Langkah taktis kepolisian bermula saat petugas mencium pergerakan kendaraan yang diduga kuat mengangkut narkotika dari arah Sumatera Utara menuju Pekanbaru. Mengetahui target melintas, tim Bareskrim segera berkoordinasi dengan Polsek Tandun untuk melakukan blokade jalan agar para pelaku tidak memiliki ruang gerak.
Direktur Tindak Pidana Narkoba Bareskrim Polri Brigjen Eko Hadi Santoso menjelaskan, saat razia digelar, pengemudi mobil perak tersebut sempat memacu kendaraan dengan kencang demi menerobos barisan petugas. Namun, kesigapan aparat di lokasi berhasil memutus upaya pelarian tersebut tepat di depan sebuah bengkel warga.
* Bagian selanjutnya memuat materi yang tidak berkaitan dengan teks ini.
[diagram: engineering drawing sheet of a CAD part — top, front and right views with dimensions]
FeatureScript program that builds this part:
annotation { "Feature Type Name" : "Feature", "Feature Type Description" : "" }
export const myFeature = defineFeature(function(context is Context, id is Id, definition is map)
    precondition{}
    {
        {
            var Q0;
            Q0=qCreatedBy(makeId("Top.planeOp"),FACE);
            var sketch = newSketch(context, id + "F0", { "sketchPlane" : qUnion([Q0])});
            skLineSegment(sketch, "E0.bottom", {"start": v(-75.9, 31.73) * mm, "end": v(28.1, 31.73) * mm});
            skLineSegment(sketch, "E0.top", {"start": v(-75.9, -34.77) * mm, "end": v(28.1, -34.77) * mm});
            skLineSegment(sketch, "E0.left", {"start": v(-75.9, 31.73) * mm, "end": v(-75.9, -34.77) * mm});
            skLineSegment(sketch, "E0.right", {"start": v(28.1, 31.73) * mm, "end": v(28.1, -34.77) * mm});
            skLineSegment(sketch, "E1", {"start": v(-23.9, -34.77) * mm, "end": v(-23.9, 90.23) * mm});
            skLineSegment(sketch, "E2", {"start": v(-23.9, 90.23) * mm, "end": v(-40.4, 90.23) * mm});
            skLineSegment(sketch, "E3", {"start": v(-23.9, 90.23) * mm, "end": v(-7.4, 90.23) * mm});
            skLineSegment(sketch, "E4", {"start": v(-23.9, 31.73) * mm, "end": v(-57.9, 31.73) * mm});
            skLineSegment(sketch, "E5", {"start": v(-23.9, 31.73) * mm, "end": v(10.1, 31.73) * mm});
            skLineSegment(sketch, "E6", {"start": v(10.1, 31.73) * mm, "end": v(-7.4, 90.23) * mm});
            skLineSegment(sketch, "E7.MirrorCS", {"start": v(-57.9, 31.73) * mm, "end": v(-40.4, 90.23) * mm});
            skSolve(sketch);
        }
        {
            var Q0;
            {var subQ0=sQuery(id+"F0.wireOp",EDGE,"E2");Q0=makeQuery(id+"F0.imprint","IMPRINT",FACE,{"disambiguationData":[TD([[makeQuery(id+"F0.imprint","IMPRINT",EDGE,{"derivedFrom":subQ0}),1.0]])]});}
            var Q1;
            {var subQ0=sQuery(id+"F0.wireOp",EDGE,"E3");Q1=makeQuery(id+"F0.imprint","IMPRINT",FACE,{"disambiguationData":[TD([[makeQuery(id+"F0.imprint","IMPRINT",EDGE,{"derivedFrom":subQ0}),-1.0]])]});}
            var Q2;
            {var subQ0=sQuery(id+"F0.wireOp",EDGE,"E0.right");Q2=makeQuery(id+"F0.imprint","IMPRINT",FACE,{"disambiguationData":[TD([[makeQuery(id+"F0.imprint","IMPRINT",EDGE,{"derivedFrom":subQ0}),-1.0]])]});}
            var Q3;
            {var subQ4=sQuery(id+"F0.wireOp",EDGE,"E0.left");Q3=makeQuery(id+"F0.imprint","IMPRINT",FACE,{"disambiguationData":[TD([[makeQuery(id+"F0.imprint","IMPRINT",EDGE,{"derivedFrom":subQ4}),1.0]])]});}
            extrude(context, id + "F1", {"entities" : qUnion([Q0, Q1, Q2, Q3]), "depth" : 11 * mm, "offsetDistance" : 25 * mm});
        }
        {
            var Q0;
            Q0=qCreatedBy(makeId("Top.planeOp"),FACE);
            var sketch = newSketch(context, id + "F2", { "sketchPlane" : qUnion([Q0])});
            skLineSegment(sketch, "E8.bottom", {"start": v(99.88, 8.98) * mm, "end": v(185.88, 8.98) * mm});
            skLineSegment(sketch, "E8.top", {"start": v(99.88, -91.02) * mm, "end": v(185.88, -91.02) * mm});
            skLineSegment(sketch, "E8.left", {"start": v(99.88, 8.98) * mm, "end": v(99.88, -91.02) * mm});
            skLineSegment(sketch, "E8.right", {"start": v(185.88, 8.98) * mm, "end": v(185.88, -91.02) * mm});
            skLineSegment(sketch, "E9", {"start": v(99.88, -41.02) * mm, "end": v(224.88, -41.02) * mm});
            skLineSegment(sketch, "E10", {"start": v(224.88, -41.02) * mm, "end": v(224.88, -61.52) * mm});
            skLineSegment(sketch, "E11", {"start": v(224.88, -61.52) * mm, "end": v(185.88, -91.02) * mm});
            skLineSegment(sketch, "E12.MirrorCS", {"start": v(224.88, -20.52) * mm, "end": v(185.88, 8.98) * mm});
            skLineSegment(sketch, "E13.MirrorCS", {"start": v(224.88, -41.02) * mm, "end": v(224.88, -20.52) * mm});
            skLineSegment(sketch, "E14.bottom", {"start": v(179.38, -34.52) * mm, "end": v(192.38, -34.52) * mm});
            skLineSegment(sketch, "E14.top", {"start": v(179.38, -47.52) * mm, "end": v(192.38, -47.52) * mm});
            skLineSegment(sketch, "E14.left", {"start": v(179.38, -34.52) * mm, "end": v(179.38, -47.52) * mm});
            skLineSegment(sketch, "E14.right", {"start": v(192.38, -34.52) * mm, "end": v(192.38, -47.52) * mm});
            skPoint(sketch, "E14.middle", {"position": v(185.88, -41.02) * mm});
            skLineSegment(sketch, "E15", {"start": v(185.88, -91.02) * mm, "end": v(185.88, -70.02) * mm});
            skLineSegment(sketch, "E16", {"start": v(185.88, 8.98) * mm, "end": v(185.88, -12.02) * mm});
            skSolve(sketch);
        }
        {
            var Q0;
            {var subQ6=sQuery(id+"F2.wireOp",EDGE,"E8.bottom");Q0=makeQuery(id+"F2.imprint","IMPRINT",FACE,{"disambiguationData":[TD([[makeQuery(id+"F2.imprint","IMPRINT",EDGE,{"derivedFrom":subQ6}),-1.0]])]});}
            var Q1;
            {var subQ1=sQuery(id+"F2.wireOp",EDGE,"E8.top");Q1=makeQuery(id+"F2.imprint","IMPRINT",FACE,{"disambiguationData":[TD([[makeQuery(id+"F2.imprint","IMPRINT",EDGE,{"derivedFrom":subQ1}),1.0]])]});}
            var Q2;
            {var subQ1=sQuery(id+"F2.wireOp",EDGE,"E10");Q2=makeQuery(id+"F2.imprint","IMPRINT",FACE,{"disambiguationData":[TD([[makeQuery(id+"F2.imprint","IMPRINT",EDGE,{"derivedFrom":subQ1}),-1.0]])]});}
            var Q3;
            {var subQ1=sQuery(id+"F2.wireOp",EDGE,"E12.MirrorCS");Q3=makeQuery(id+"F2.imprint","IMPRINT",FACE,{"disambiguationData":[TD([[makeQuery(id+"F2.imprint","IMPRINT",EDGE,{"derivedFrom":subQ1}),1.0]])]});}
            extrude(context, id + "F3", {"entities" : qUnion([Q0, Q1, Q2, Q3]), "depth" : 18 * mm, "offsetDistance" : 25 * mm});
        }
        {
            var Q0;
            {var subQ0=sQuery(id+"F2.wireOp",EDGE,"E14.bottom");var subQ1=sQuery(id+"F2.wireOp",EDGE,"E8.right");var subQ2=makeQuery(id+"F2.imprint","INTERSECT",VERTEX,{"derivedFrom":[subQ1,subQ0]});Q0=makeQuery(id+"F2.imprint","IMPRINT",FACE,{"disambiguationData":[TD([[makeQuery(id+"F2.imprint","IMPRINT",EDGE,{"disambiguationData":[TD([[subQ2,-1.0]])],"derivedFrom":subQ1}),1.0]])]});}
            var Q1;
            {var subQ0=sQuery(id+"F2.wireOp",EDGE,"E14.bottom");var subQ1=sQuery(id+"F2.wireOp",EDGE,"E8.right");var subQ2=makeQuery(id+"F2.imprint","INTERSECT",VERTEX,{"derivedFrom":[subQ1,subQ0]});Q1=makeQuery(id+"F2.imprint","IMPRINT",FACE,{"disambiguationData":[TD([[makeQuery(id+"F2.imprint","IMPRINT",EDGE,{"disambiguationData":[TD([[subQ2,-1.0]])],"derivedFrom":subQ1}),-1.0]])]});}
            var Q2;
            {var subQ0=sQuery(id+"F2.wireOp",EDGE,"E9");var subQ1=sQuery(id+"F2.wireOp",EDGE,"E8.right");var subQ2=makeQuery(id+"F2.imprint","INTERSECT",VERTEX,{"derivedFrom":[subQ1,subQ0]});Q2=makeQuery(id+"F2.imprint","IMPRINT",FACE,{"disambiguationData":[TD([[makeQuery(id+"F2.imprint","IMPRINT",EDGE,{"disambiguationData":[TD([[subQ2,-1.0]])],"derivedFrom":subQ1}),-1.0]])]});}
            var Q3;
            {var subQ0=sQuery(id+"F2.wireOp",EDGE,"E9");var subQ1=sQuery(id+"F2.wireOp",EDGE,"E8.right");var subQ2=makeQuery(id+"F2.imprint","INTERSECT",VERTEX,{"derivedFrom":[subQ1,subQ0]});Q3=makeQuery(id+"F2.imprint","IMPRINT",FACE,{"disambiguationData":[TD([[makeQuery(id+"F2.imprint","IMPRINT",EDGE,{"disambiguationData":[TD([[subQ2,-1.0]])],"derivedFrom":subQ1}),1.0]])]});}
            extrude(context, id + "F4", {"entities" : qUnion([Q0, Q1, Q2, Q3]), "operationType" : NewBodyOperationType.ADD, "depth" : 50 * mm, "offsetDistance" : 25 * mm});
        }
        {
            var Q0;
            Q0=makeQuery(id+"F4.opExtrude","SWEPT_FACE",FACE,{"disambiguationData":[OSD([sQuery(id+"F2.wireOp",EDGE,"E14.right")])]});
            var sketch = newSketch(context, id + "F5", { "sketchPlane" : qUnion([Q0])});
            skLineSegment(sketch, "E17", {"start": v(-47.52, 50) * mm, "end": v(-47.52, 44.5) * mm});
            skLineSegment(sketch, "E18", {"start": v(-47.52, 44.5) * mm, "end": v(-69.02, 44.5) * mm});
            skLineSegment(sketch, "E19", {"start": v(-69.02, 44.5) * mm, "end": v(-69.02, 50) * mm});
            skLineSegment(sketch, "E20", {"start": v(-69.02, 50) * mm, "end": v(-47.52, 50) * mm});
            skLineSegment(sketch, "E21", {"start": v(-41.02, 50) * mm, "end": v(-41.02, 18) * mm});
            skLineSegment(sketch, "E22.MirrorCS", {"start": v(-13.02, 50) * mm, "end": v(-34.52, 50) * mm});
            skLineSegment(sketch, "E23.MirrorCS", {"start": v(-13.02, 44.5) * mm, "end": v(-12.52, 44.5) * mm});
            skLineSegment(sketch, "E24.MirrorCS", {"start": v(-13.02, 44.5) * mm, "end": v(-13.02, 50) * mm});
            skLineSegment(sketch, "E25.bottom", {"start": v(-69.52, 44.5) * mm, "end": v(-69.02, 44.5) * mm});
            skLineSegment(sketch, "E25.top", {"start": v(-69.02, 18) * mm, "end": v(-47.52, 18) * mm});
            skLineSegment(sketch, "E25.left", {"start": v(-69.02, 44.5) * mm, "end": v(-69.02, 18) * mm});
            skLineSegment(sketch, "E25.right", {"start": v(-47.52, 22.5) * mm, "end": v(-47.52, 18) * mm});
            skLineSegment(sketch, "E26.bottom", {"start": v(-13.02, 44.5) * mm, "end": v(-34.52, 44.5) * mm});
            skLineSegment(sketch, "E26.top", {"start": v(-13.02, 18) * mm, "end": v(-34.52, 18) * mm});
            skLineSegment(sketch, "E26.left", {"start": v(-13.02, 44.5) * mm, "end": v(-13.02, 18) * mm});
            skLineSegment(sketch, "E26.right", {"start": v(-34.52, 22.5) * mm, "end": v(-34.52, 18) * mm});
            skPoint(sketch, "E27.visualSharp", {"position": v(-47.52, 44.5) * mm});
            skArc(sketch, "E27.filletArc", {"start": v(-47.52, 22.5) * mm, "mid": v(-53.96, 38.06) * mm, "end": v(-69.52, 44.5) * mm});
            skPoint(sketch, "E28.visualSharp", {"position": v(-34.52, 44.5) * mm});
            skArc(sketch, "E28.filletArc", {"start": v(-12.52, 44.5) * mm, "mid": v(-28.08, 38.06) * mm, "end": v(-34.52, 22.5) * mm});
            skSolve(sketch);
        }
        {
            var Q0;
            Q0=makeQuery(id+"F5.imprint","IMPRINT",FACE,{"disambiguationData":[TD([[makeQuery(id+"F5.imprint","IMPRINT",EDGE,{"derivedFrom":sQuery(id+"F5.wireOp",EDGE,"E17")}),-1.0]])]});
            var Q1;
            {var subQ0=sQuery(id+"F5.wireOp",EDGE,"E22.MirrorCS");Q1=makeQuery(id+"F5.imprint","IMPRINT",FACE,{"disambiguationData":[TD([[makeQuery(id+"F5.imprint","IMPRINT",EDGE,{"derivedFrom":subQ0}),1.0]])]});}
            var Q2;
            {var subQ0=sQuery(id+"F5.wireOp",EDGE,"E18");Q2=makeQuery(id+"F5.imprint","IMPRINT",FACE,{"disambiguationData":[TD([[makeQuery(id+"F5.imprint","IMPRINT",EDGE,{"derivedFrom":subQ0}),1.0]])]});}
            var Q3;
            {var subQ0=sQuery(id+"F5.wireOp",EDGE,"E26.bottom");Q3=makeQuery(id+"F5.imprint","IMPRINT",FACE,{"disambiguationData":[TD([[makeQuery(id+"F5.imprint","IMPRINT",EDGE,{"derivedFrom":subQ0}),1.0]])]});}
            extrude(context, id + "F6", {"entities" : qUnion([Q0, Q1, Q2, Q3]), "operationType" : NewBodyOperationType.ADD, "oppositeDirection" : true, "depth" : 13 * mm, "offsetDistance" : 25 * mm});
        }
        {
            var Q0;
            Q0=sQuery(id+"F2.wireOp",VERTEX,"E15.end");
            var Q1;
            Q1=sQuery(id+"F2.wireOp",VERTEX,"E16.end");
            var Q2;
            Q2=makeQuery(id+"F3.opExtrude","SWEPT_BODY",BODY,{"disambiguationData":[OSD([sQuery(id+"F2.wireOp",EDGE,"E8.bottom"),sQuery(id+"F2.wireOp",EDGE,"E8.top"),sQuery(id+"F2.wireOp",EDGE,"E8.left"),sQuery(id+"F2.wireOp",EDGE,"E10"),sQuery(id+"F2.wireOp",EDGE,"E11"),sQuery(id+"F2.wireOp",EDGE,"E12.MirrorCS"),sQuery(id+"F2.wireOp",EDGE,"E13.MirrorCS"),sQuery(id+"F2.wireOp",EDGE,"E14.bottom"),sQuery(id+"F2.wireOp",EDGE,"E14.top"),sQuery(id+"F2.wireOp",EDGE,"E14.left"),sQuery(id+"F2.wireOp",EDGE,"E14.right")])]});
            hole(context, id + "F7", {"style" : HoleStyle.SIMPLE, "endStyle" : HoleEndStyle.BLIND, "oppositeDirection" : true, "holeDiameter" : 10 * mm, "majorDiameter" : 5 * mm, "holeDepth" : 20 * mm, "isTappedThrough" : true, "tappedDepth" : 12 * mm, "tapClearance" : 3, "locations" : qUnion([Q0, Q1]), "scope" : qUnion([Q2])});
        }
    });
“Dalam operasi penyergapan ini, dua orang pria yang berada di dalam mobil, yakni Nirzal Januardi alias Yayan dan Adrian alias Si Ad, langsung diringkus,” ujar Brigjen Eko dalam keterangannya, Selasa (28/4/2026). Berdasarkan hasil pemeriksaan sementara, keduanya berperan sebagai kurir yang menjemput barang haram tersebut dari wilayah Panyabungan atas perintah pihak lain.
Penyelidikan mendalam yang dipimpin Kasubdit IV Kombes Handik Zusen dan Kanit III Kompol Reza Pahlevi mengungkap bahwa pergerakan jaringan ini sudah dipantau sejak Maret 2026. Ganja dalam jumlah besar tersebut rencananya akan didistribusikan untuk memenuhi permintaan pasar di wilayah Riau.
Meski dua tersangka utama telah diamankan, polisi masih melakukan perburuan terhadap satu orang yang masuk dalam daftar pencarian orang (DPO). Pria bernama A Ang Qunaifi alias Joker diduga kuat sebagai pemilik atau otak di balik pengiriman ganja puluhan kilogram tersebut.
Saat ini, kedua tersangka beserta barang bukti telah dibawa ke Jakarta untuk menjalani proses hukum lebih lanjut. Pihak kepolisian menegaskan akan terus melakukan pengembangan guna memutus rantai peredaran ganja lintas provinsi yang masuk ke wilayah hukum Polda Riau.